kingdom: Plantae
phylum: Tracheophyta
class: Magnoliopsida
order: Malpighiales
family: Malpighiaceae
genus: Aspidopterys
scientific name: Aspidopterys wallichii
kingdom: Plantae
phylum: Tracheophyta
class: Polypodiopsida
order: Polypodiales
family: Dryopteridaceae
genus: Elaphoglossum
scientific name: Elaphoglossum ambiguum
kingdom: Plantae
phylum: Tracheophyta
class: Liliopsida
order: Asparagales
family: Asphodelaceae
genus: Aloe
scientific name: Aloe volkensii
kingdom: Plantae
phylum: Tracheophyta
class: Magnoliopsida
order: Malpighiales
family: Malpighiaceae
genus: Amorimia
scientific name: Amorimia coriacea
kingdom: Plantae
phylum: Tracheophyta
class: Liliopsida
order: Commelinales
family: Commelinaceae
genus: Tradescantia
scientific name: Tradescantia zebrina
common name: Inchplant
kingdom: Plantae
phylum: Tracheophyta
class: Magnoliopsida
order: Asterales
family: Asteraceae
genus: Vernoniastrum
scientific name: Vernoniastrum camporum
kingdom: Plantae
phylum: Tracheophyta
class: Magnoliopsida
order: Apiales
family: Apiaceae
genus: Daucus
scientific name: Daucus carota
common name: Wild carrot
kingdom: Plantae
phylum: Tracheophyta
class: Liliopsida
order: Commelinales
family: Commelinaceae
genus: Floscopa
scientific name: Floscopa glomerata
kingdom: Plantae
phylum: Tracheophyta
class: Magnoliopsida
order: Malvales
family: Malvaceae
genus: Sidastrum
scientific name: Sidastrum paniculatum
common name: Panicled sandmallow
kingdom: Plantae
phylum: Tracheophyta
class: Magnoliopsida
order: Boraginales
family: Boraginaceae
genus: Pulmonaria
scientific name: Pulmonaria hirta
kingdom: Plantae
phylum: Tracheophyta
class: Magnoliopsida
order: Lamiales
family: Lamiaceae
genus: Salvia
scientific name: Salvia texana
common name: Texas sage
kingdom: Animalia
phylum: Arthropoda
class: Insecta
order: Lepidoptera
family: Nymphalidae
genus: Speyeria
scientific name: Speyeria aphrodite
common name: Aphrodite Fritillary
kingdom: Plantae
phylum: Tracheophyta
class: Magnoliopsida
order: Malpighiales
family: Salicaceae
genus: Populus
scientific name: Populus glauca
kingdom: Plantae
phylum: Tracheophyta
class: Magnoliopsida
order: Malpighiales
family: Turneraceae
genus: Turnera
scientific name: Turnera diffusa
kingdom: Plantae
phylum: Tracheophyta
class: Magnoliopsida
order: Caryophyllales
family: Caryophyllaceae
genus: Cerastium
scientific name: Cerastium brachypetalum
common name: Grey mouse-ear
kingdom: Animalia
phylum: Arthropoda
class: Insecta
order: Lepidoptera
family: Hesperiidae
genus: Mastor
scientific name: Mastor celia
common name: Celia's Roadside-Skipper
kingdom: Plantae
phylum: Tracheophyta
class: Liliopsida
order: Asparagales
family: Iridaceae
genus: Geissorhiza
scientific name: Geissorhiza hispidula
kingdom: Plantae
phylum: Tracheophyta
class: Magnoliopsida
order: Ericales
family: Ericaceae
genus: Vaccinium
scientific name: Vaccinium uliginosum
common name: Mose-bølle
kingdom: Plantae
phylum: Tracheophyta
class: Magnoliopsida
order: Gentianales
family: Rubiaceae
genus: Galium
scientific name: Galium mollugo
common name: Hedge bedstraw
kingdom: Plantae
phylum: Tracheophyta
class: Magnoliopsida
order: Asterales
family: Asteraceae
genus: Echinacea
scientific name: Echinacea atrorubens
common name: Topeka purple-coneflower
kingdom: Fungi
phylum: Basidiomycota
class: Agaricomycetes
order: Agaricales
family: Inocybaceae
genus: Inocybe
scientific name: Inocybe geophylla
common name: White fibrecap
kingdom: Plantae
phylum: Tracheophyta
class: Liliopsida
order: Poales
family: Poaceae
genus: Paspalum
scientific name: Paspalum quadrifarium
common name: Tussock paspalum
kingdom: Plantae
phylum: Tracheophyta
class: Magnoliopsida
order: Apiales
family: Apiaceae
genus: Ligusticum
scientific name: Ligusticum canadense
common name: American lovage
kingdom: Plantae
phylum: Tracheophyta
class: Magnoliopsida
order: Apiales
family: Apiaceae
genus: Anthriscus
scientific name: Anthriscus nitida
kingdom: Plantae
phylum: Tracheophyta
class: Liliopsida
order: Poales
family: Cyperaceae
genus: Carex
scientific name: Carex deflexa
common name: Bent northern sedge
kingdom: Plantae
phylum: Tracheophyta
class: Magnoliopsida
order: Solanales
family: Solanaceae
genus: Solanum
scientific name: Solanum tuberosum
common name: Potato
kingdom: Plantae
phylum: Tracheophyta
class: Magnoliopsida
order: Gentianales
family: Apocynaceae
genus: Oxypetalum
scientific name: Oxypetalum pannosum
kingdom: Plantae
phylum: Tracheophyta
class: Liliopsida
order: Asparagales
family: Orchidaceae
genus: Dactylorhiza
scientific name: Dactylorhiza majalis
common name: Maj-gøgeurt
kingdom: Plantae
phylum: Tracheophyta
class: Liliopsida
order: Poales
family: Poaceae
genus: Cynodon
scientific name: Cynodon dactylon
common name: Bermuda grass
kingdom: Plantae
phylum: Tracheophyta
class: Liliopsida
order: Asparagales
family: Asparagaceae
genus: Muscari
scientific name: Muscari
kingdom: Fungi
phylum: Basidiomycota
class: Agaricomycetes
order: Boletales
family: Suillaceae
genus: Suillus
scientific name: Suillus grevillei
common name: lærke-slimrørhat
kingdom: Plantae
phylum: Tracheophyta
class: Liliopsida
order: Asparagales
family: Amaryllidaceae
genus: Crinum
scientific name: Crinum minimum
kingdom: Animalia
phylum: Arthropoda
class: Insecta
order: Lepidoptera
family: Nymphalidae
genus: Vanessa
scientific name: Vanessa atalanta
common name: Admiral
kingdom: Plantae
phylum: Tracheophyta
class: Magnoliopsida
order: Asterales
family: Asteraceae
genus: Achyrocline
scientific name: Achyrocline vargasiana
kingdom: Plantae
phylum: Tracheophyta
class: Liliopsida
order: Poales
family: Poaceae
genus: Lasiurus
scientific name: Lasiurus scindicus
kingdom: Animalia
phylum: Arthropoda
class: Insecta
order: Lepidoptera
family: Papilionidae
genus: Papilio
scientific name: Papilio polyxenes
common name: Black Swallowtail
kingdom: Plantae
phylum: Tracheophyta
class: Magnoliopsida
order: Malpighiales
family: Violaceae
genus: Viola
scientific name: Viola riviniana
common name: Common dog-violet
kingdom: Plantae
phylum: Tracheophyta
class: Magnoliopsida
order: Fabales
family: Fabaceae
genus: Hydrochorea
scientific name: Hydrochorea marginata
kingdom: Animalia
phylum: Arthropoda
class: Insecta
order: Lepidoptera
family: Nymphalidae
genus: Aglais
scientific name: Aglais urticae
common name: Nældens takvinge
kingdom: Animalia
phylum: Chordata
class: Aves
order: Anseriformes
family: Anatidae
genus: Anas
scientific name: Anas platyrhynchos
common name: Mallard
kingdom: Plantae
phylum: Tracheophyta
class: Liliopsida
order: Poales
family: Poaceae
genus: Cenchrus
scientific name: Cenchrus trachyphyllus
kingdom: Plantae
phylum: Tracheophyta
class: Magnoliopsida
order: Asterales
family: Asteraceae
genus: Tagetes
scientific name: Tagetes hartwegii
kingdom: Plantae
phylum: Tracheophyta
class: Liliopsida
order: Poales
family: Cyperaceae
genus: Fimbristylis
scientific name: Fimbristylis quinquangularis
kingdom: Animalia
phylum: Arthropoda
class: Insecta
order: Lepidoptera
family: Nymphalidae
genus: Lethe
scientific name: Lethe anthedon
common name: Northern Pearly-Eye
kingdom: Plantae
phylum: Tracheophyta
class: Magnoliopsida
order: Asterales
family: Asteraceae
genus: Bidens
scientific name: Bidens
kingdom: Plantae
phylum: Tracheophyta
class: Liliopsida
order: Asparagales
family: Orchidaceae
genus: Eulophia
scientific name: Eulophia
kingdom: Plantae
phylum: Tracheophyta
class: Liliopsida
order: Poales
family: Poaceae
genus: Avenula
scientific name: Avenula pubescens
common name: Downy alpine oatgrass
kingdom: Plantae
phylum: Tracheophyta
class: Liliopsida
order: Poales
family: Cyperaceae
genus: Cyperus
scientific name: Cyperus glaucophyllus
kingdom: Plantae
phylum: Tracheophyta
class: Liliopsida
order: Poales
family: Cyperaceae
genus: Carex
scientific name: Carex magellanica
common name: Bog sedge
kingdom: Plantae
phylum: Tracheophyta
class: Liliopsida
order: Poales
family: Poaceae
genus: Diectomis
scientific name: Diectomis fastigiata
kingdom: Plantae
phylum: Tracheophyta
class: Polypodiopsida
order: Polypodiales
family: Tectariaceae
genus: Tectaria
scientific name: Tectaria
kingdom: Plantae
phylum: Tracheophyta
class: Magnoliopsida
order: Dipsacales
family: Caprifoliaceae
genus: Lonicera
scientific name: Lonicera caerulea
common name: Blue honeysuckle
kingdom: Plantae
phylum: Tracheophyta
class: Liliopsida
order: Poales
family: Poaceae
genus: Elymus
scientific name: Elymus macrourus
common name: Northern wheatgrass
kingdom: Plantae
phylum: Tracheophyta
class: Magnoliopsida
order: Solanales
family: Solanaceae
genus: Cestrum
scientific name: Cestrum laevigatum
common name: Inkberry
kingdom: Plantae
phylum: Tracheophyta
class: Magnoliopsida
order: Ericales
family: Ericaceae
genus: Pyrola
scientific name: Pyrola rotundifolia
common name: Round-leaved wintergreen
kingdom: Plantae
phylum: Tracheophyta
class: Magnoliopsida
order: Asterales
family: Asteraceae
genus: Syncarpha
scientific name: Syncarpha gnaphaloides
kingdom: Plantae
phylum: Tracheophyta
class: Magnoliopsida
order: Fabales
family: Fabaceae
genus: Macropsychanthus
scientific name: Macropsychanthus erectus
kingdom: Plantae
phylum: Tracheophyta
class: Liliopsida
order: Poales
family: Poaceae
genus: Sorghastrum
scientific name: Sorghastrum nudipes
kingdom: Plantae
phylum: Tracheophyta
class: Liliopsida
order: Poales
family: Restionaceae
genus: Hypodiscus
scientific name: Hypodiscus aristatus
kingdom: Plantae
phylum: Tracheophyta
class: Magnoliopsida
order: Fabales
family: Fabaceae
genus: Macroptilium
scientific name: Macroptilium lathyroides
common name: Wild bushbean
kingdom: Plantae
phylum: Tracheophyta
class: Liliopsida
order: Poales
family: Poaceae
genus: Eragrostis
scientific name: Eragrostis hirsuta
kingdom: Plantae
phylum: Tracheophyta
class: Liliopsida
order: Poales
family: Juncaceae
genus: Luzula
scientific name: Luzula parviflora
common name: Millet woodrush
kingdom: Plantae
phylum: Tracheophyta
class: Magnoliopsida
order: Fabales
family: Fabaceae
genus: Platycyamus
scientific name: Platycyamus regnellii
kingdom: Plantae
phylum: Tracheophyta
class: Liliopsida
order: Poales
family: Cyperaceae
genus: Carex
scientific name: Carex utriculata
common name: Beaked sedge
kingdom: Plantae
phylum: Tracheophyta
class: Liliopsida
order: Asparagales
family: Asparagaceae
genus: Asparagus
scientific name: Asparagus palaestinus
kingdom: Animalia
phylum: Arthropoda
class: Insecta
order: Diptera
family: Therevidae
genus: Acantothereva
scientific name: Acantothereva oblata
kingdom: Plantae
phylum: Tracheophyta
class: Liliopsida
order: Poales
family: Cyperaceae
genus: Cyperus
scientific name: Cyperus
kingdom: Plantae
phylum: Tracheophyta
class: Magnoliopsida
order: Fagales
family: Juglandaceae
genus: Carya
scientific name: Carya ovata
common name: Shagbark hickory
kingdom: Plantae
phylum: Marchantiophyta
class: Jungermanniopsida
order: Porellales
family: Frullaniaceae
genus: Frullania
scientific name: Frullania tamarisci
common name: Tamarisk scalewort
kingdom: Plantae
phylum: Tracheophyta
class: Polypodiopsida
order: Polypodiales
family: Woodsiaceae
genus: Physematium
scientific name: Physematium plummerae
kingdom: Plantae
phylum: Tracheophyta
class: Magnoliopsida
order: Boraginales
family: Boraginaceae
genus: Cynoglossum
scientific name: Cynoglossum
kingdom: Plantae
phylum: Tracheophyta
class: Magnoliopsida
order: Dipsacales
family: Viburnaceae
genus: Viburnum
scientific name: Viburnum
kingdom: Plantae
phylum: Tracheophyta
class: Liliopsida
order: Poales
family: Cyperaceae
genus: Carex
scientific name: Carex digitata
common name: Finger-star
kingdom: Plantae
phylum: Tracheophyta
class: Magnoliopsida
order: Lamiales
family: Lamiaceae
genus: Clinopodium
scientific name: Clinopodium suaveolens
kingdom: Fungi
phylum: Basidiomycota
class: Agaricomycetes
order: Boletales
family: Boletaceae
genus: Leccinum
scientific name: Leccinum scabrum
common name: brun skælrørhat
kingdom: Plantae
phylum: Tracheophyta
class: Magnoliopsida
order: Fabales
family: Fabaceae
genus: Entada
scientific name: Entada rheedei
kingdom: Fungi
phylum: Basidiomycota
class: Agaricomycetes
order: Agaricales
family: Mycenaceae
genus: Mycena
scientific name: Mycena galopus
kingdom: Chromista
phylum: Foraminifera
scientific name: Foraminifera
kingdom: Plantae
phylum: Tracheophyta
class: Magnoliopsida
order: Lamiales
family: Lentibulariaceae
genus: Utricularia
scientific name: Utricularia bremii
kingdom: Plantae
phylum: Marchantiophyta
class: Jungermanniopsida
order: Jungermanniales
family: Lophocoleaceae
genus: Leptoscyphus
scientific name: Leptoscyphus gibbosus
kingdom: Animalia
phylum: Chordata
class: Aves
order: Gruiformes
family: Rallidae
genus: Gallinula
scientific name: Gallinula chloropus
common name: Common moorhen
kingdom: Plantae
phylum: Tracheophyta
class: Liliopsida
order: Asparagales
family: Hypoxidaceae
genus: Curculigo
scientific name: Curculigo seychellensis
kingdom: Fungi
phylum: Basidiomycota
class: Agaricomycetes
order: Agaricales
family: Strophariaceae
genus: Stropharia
+++
* [EXERCISE DETAILS]
Reproduce verbatim the lines of the items beginning with the line that contains "scientific name: Utricularia bremii" and continuing through the last line of the items, including both of these lines.

* [FULL SOLUTION]
scientific name: Utricularia bremii
kingdom: Plantae
phylum: Marchantiophyta
class: Jungermanniopsida
order: Jungermanniales
family: Lophocoleaceae
genus: Leptoscyphus
scientific name: Leptoscyphus gibbosus
kingdom: Animalia
phylum: Chordata
class: Aves
order: Gruiformes
family: Rallidae
genus: Gallinula
scientific name: Gallinula chloropus
common name: Common moorhen
kingdom: Plantae
phylum: Tracheophyta
class: Liliopsida
order: Asparagales
family: Hypoxidaceae
genus: Curculigo
scientific name: Curculigo seychellensis
kingdom: Fungi
phylum: Basidiomycota
class: Agaricomycetes
order: Agaricales
family: Strophariaceae
genus: Stropharia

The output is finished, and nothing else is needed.